> Excerpted records:

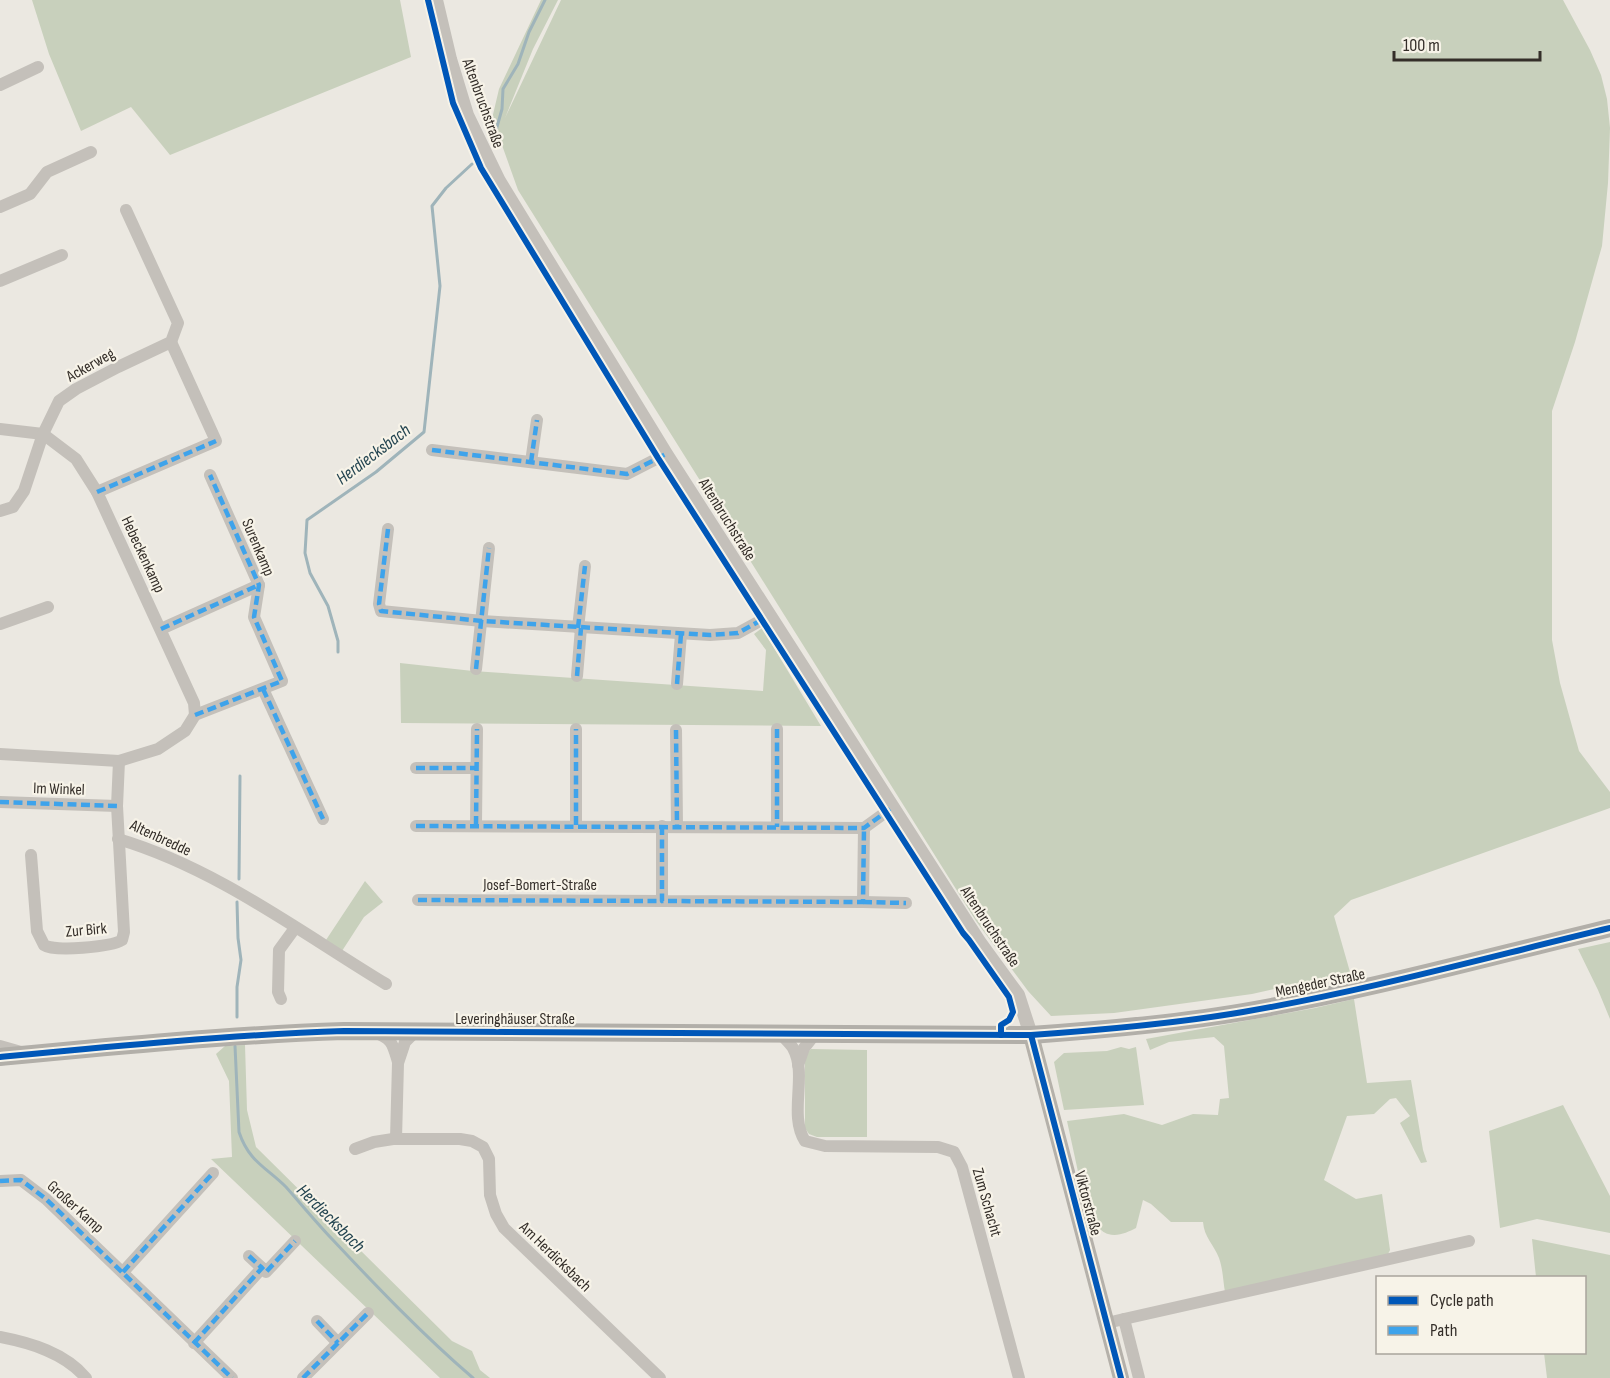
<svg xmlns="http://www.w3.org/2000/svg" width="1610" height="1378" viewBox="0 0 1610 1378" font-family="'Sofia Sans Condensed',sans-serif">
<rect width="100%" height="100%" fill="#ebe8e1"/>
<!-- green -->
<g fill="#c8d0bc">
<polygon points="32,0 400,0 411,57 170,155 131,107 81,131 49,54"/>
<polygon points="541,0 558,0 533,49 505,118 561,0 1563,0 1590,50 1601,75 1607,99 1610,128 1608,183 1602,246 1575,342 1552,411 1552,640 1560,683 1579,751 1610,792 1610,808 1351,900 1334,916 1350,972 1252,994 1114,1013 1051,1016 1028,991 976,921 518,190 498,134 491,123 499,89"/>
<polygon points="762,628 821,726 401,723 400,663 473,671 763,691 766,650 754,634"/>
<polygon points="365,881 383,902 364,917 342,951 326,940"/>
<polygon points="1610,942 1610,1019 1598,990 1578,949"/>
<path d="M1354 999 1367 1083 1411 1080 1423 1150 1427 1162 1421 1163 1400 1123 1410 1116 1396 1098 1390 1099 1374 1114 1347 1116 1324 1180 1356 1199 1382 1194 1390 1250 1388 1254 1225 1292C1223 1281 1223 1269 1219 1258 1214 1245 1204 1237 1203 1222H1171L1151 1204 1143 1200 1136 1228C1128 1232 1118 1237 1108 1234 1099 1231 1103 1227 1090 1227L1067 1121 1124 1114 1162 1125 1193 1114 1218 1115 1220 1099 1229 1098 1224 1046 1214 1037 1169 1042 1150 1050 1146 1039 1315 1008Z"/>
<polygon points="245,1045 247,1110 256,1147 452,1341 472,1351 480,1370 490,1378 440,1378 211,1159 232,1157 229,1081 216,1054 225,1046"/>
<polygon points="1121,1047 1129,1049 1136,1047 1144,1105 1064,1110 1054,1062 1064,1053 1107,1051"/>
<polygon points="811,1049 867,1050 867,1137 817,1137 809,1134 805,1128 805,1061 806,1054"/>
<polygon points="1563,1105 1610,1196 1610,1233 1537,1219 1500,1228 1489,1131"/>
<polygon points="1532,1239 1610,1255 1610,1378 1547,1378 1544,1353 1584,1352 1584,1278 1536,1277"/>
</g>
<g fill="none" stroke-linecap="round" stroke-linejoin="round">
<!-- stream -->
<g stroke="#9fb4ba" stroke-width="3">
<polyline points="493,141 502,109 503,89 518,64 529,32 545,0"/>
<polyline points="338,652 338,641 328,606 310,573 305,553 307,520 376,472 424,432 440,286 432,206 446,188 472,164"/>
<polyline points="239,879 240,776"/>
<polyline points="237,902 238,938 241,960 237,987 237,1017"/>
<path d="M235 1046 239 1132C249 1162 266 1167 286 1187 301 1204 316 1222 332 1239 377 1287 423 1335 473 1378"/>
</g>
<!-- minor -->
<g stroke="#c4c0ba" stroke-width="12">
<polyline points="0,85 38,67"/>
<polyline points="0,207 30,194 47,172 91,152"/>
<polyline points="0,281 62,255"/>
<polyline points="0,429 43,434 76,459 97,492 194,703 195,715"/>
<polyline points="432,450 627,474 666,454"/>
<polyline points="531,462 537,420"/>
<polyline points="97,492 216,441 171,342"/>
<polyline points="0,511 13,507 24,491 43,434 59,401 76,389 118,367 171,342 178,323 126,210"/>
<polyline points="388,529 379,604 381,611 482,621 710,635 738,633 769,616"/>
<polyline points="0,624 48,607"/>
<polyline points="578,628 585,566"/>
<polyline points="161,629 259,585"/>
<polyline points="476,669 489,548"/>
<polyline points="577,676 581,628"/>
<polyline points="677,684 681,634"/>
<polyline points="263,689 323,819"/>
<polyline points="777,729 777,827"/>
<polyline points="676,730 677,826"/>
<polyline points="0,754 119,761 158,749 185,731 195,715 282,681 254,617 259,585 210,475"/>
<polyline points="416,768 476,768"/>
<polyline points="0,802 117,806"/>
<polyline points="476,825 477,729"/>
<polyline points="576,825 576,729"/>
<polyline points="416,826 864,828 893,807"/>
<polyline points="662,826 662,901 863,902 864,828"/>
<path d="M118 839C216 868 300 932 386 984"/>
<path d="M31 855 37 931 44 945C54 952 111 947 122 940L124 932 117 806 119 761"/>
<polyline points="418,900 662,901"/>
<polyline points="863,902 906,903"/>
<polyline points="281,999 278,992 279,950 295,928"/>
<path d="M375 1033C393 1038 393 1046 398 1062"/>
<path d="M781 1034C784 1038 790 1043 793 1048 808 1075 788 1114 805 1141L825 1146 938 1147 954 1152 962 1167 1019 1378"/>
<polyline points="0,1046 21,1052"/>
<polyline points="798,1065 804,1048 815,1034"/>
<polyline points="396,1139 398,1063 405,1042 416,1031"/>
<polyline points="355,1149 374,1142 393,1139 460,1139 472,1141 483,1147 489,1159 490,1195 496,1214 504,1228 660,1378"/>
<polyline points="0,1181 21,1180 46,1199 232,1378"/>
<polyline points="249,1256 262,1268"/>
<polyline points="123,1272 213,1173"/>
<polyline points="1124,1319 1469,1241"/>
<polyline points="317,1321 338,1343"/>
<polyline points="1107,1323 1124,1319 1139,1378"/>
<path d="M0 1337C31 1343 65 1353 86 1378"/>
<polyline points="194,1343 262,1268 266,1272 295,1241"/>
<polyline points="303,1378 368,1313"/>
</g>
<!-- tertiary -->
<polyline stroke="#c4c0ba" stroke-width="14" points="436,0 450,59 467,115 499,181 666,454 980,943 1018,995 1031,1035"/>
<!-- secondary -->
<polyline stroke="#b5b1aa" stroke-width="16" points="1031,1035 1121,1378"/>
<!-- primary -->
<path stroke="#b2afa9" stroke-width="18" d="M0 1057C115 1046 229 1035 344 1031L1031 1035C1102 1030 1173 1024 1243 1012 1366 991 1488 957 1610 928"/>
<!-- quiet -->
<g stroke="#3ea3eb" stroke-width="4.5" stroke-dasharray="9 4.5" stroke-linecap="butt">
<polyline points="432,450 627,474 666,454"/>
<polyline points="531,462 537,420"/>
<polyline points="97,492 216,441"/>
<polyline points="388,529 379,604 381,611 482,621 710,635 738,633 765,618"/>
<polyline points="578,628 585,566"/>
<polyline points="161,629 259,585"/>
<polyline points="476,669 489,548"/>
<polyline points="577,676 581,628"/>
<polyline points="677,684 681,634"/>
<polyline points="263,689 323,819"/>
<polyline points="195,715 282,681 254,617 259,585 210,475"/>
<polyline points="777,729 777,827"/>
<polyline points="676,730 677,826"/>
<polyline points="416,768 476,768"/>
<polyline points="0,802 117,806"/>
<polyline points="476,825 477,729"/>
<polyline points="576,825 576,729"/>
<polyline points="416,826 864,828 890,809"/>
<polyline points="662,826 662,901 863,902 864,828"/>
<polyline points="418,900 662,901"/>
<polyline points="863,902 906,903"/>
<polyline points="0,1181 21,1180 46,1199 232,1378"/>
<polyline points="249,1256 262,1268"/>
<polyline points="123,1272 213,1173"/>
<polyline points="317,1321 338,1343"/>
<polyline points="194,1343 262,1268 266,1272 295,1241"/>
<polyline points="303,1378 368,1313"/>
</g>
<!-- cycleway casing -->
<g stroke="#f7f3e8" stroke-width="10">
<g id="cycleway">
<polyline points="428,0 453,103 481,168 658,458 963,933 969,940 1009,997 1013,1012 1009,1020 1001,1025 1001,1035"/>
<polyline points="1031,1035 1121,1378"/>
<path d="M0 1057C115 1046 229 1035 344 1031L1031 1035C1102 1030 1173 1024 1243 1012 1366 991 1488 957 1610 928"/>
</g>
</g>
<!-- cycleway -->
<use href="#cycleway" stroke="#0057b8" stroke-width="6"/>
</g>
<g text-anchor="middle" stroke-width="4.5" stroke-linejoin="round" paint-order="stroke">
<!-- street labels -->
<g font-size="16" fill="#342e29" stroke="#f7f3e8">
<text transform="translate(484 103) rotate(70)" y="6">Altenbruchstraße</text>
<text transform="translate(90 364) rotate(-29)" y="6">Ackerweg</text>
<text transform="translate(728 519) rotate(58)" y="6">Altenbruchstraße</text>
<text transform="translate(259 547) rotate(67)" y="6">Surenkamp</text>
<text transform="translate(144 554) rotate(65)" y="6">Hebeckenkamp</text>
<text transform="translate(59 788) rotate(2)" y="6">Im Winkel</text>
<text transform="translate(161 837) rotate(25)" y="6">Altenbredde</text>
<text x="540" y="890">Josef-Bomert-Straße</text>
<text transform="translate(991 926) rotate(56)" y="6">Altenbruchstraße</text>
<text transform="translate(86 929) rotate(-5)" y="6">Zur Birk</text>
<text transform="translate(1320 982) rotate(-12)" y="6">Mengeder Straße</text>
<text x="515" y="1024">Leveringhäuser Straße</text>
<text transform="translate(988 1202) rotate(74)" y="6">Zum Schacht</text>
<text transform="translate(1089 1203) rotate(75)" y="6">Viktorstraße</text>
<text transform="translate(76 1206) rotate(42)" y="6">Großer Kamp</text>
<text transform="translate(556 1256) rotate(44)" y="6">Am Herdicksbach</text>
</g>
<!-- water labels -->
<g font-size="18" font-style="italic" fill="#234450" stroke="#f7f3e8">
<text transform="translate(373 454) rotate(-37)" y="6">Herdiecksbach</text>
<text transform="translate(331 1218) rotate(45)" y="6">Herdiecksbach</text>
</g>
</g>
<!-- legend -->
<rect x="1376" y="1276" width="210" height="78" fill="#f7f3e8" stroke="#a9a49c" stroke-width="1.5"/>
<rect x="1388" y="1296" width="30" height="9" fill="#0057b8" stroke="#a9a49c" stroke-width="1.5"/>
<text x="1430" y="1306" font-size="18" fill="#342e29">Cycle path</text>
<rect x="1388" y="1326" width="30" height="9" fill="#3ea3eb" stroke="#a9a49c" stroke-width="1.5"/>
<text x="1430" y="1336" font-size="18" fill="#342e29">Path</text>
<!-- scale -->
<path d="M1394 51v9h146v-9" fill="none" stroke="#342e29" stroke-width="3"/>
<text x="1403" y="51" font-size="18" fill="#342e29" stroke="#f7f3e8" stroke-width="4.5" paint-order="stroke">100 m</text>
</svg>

> Task objective: Reproduce each line of the records in which the string "none" appears.

> Solved problem:
<g fill="none" stroke-linecap="round" stroke-linejoin="round">
<path d="M1394 51v9h146v-9" fill="none" stroke="#342e29" stroke-width="3"/>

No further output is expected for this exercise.